* [Task item] Copy out every one of the lines below word for word, and leave the pictures out.

/---

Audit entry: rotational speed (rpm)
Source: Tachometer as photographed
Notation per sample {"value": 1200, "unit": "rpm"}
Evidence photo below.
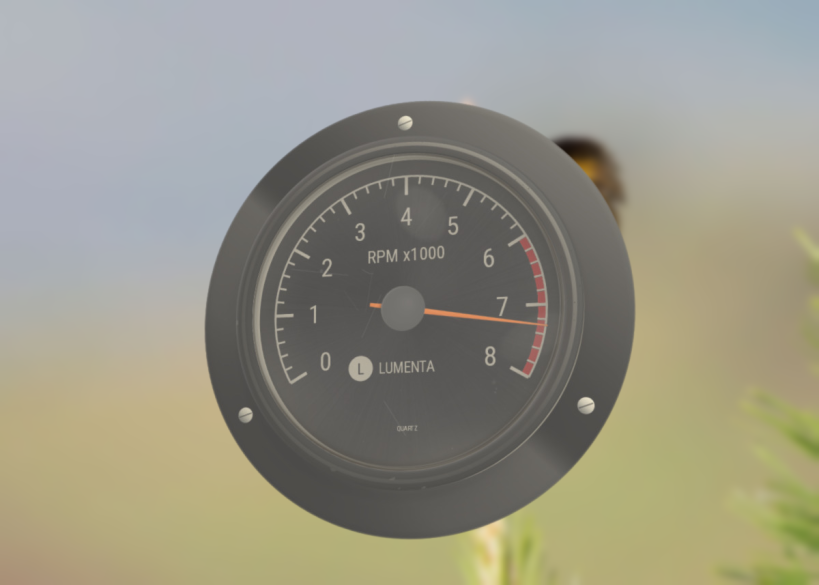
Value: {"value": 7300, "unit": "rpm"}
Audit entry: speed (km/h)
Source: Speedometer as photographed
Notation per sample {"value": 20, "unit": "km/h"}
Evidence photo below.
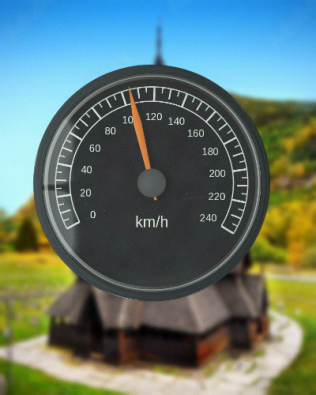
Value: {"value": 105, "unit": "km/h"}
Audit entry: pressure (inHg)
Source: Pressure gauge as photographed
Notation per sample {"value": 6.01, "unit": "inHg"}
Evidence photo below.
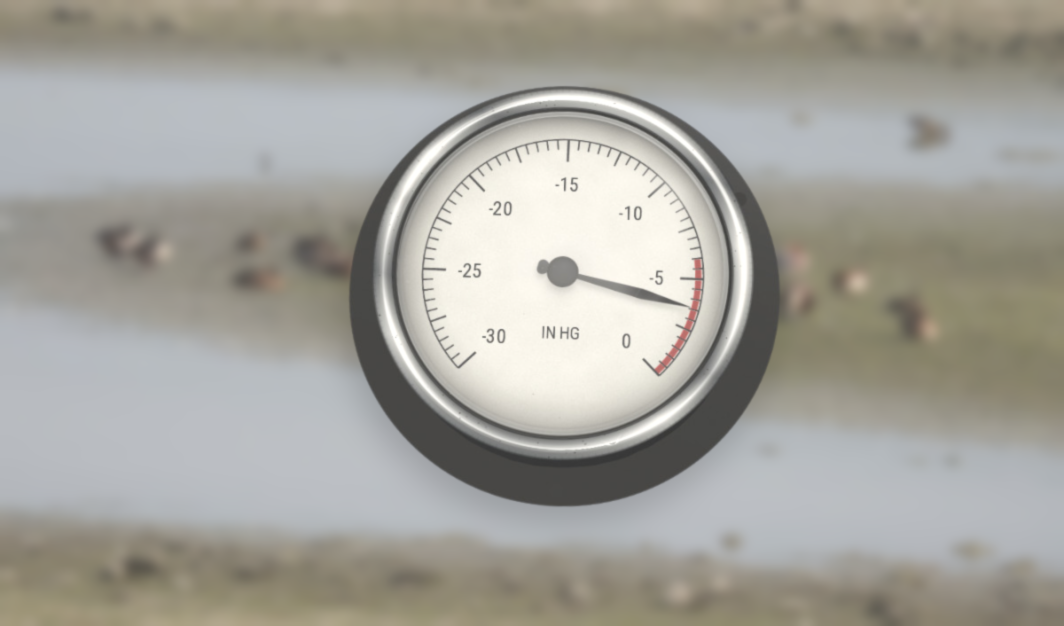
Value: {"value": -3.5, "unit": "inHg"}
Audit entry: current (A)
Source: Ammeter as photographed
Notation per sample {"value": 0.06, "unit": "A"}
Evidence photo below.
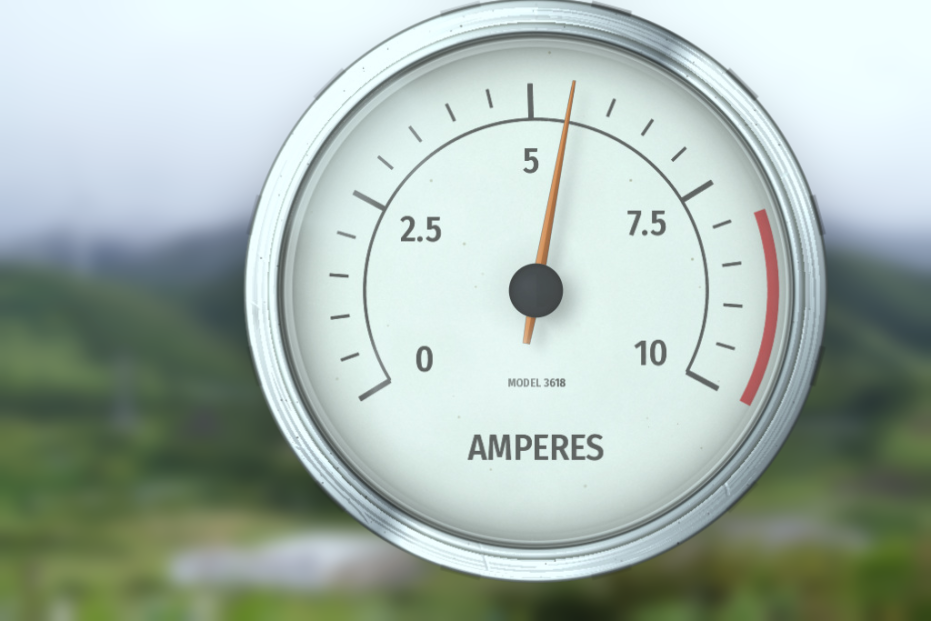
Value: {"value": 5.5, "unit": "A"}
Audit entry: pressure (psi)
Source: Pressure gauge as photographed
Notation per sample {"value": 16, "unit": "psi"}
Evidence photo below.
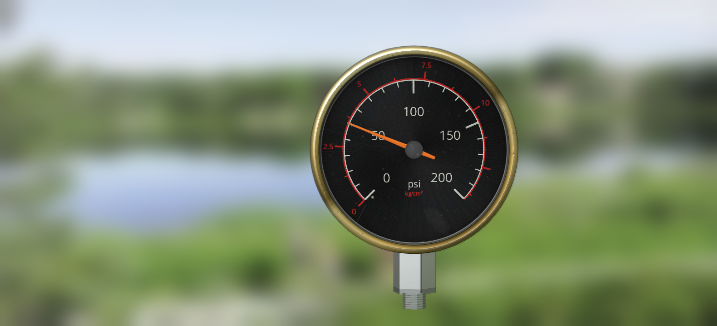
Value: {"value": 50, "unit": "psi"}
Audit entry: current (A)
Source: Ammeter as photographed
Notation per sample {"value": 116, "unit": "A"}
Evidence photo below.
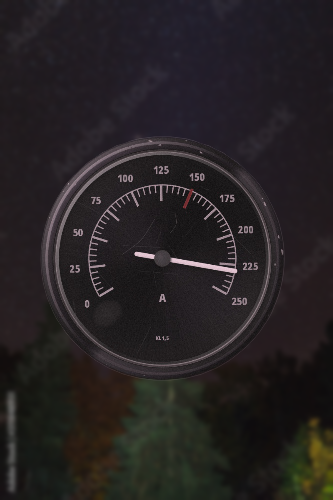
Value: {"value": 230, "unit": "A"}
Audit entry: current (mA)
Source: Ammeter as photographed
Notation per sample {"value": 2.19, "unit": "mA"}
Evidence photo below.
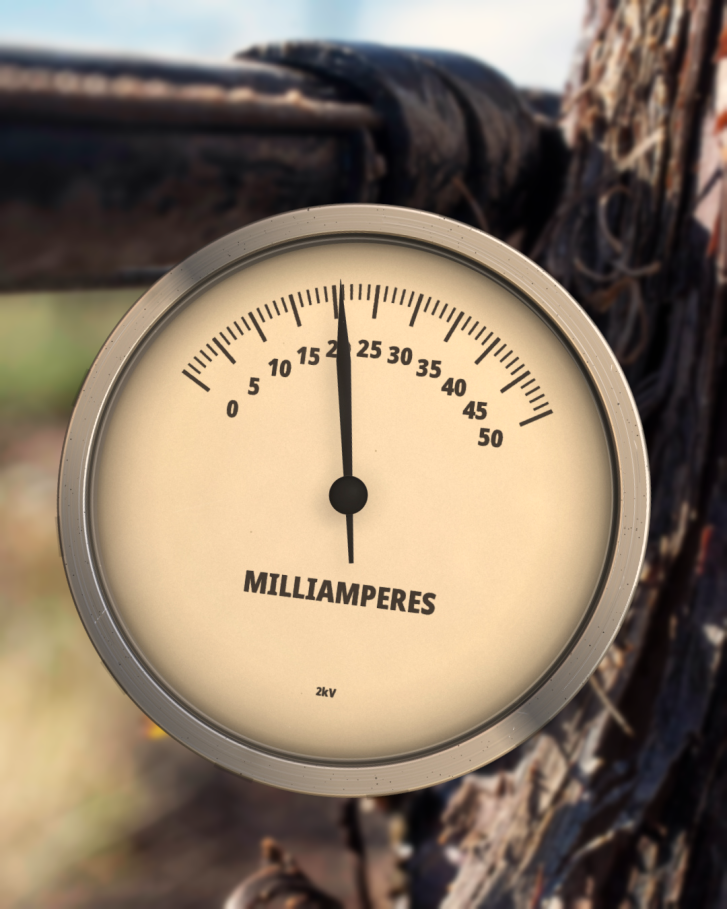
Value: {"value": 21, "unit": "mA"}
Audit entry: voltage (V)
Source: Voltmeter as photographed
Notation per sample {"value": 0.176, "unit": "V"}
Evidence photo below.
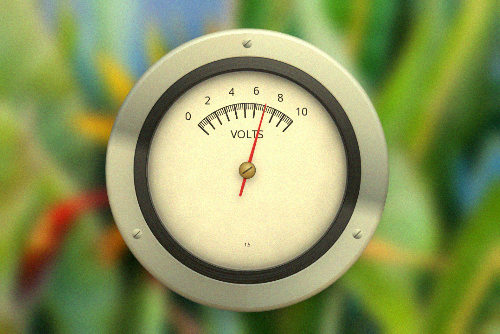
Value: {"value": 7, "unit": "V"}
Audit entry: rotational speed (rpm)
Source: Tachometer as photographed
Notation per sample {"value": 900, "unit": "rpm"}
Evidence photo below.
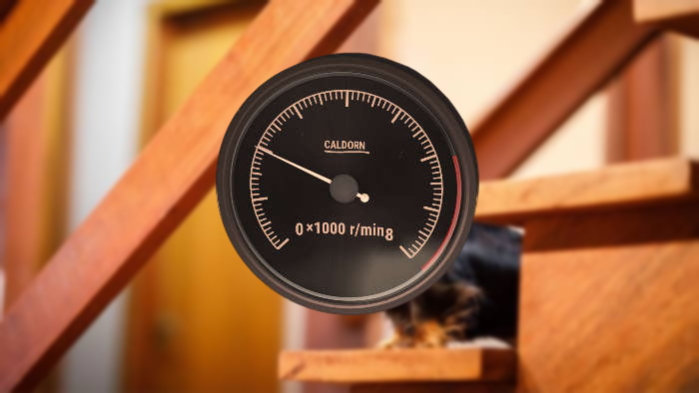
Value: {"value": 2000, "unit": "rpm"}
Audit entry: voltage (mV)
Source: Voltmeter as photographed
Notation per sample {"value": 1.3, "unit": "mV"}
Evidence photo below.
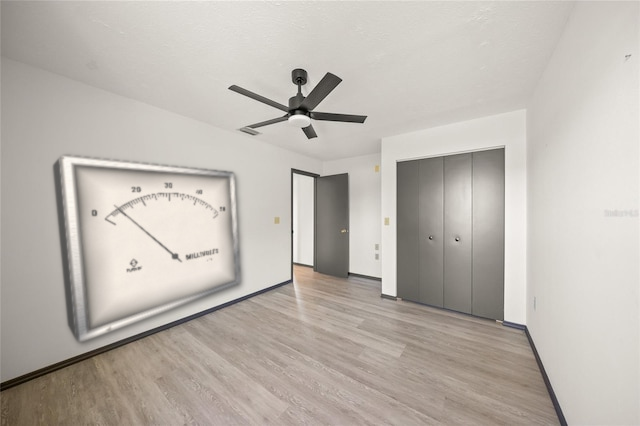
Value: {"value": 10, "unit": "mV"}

\---

* [Task output]
Audit entry: rotational speed (rpm)
Source: Tachometer as photographed
Notation per sample {"value": 1200, "unit": "rpm"}
Evidence photo below.
Value: {"value": 7300, "unit": "rpm"}
Audit entry: speed (km/h)
Source: Speedometer as photographed
Notation per sample {"value": 20, "unit": "km/h"}
Evidence photo below.
Value: {"value": 105, "unit": "km/h"}
Audit entry: pressure (inHg)
Source: Pressure gauge as photographed
Notation per sample {"value": 6.01, "unit": "inHg"}
Evidence photo below.
Value: {"value": -3.5, "unit": "inHg"}
Audit entry: current (A)
Source: Ammeter as photographed
Notation per sample {"value": 0.06, "unit": "A"}
Evidence photo below.
Value: {"value": 5.5, "unit": "A"}
Audit entry: pressure (psi)
Source: Pressure gauge as photographed
Notation per sample {"value": 16, "unit": "psi"}
Evidence photo below.
Value: {"value": 50, "unit": "psi"}
Audit entry: current (A)
Source: Ammeter as photographed
Notation per sample {"value": 116, "unit": "A"}
Evidence photo below.
Value: {"value": 230, "unit": "A"}
Audit entry: current (mA)
Source: Ammeter as photographed
Notation per sample {"value": 2.19, "unit": "mA"}
Evidence photo below.
Value: {"value": 21, "unit": "mA"}
Audit entry: voltage (V)
Source: Voltmeter as photographed
Notation per sample {"value": 0.176, "unit": "V"}
Evidence photo below.
Value: {"value": 7, "unit": "V"}
Audit entry: rotational speed (rpm)
Source: Tachometer as photographed
Notation per sample {"value": 900, "unit": "rpm"}
Evidence photo below.
Value: {"value": 2000, "unit": "rpm"}
Audit entry: voltage (mV)
Source: Voltmeter as photographed
Notation per sample {"value": 1.3, "unit": "mV"}
Evidence photo below.
Value: {"value": 10, "unit": "mV"}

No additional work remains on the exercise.